In 2002, Lito joined a company called Accenture, effectively only the second company in his long career, a new company for him.

Eight years after Lito joined Accenture, he was appointed country managing director in the Philippines. “Whatever success I had in Accenture was because there were people, who, along the way, mentored me and guided me and wanted me to succeed.”

He shared that he always prays for wisdom, courage and humility. “The first two I needed to be successful in my role. The last I needed to guard against myself. Because in this role, it is easy to get carried away. Today, Accenture has more than 55,000 people in the Philippines. I’m not taking all the credit for this. But I do take significant pride in making a contribution to the country and to the industry...”

Lito has found a soulmate in his wife Nadia. Together, they raised two very accomplished daughters Anna and Gabbi, both of whom he sent to the Assumption and the Ateneo. Anna graduated summa cum laude in management engineering from the Ateneo, while Gabbi, cum laude, also in management engineering.

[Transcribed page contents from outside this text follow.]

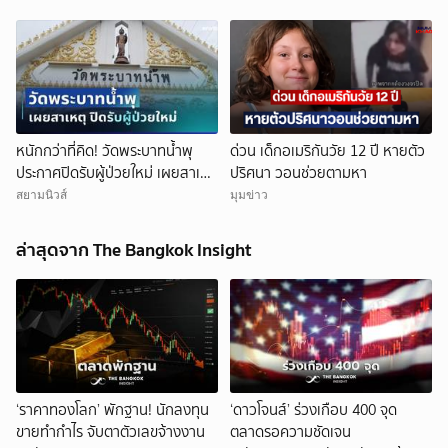
หนักกว่าที่คิด! วัดพระบาทน้ำพุ
ด่วน เด็กอเมริกันวัย 12 ปี หายตัว
ประกาศปิดรับผู้ป่วยใหม่ เผยสาเหตุ
ปริศนา วอนช่วยตามหา
สุดสะเทือนใจ
สยามนิวส์
มุมข่าว
ล่าสุดจาก The Bangkok Insight
‘ราคาทองโลก’ พักฐาน! นักลงทุน
‘ดาวโจนส์’ ร่วงเกือบ 400 จุด
ขายทำกำไร จับตาตัวเลขจ้างงาน
ตลาดรอความชัดเจน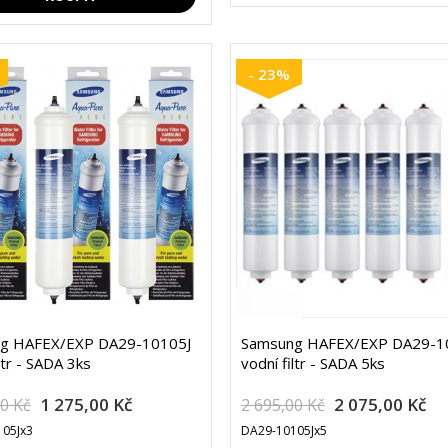
- 23%
g HAFEX/EXP DA29-10105J
Samsung HAFEX/EXP DA29-1
ltr - SADA 3ks
vodní filtr - SADA 5ks
1 275,00 Kč
2 075,00 Kč
00 Kč
2 695,00 Kč
05Jx3
DA29-10105Jx5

Lito finds being the face of Accenture in the Philippines “an honor and a responsibility.” Just like he finds it an honor to have been raised by a hardworking farmer, just like he finds it a responsibility to have been given the best education even when his parents couldn’t afford it.

He made it in New York, but it is here, in the Philippines, where he goes home to San Simon on weekends (and where his 92-year-old mother still resides), that Lito Tayag has found a calling he couldn’t refuse.

And did you know that Lito, the former financially strapped scholar of the Mother Rosa Memorial Foundation, is now the foundation’s chairman?